Public investment worked like a charm for the baby boom. In the late 1960s states dramatically created new opportunities by building new campuses and raising enrollment quotas on old ones. The college graduation rate, already rising, accelerated despite unprecedented population growth. The engine of opportunity was running on all cylinders.
Suddenly, in the late 1970s, public four-year institutions stopped growing. Tax revolts, prison-building booms, and unfunded federal mandates for programs like Medicaid eliminated governors’ discretionary spending. Since then we have seen retrenchment and recovery but precious little growth. The engine of opportunity sputtered.
Nobody questions the fact that public investment in higher education pays off for taxpayers. Big studies in Texas and California show each dollar invested in higher education yields between $3 and $5 of returns in the form of future taxes or savings on welfare, prison, and social service spending.

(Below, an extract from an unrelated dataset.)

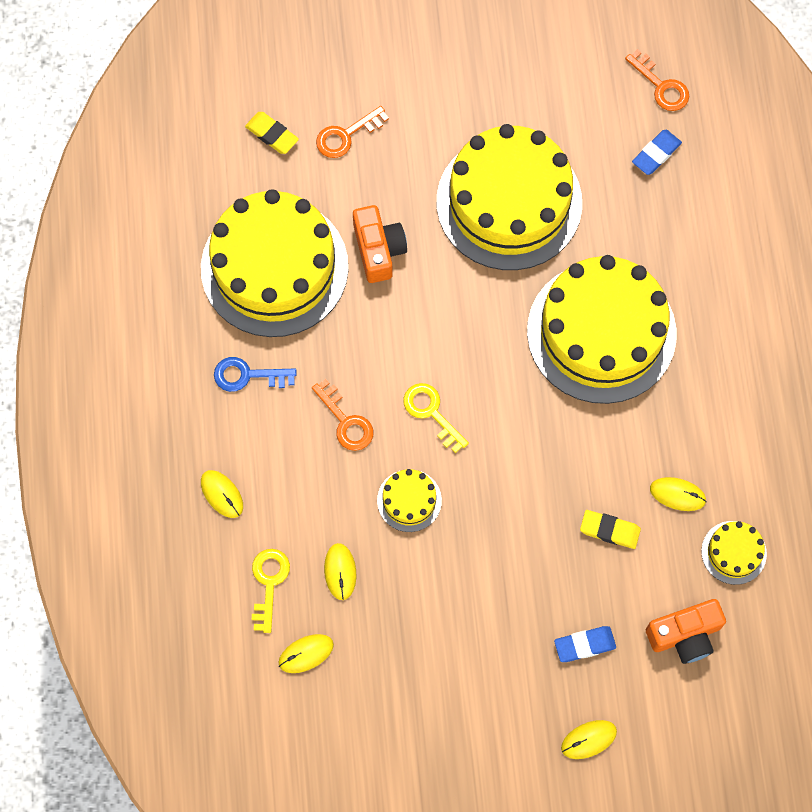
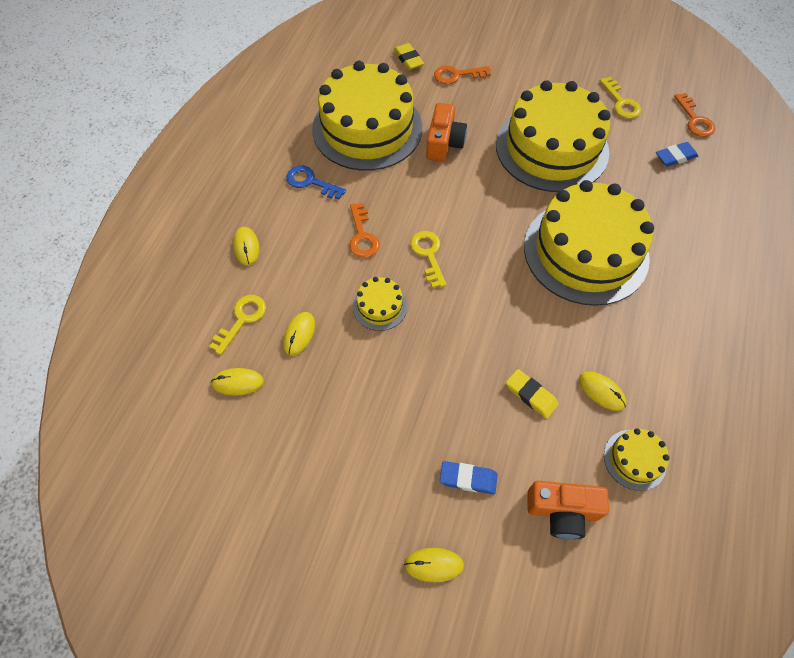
camera: 25 degrees right, 10 degrees down
(565, 95) = (621, 102): none -> yellow key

The annual spring panic over college admissions and ever-rising tuition are symptoms of a broken higher education system. The deep source is under-investment. The private sector marches on impervious to outside influences like economic conditions or national priorities. The public sector is shackled by 30 years of anti-tax activism. A few bright spots exist at places like the University of Florida and Arizona State. For the American economy to compete in the 21st century, the rest of the nation will need to expand higher education opportunities.